If so, anything which would bar action thereon by Fessenden would suffice to defeat action on it altogether. A judgment in his favor in his pending suit upon the alleged modified contract would bar any subsequent action by him upon the original contract, and would therefore operate to' defeat ail action thereon. Cowley v. Patch, Executor, 120 Mass. 137; Osborn v. Martha’s Vineyard Ry. Co., 140 Mass. 549, 5 N. E. 486; Spencer v. Dearth, 43 Vt. 98, 115. Wolcott’s rights are thus involved in Fessenden’s action at law. Fessenden’s acts in attempting to modify the contract and in bringing suit are, upon the allegations of the petition, breaches of his duty towards his joint promisee, Wolcott. The settlement of rights between joint tenants or joint owners of property is a familiar subject-matter of equity jurisdiction. Such rights appear to me to be involved in this petition.

“When two or more persons have a common interest in a security, equity will not allow one to appropriate it exclusively to himself, or to impair its worth to the others. Community of interest involves mutual obligation.” Strong, J., Jackson v. Ludeling, 21 Wall. 616, at 620, 22 L. Ed. 492.
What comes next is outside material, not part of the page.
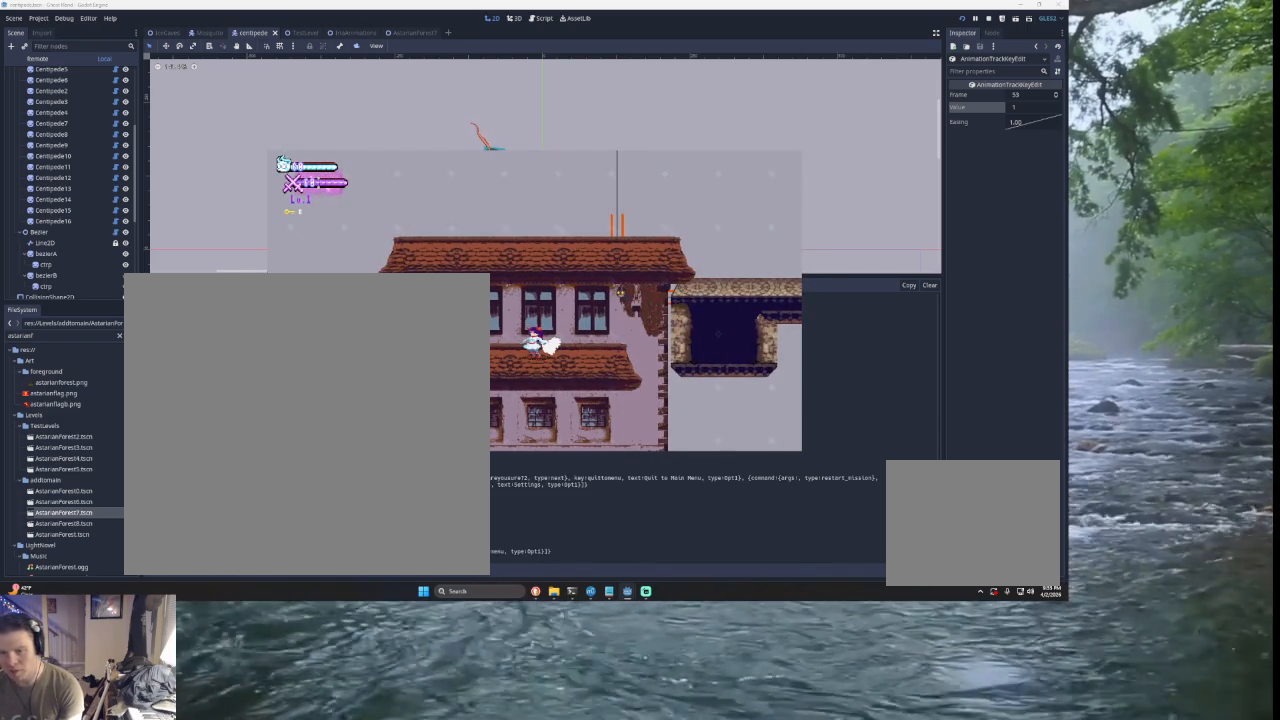
{"buttons": [], "left_stick": "left", "right_stick": "center", "events": [[200, "START", "down"], [367, "START", "up"], [467, "left_stick", "left"]]}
See Turner v. Sawyer, 150 U. S. 578, 586, 14 Sup. Ct. 192, 37 L. Ed. 1189; Ballou v. Wood, 8 Cush. 48, 52; Roy v. Henderson, 132 Ala. 175, 31 South. 457.

*814It cannot be ruled as a matter of law that upon the allegations of the petition the petitioner has been guilty of laches. The other grounds alleged in the motion to dismiss seem to me not to be well founded, nor to require discussion, bio objection is made by any party that the matters and issues involved are not properly presented by this intervening petition. It is unnecessary to pass upon the other points urged in support of the petition.

Motion to dismiss denied.

There was a contract before this one, but as to the present questions it may be disregarded.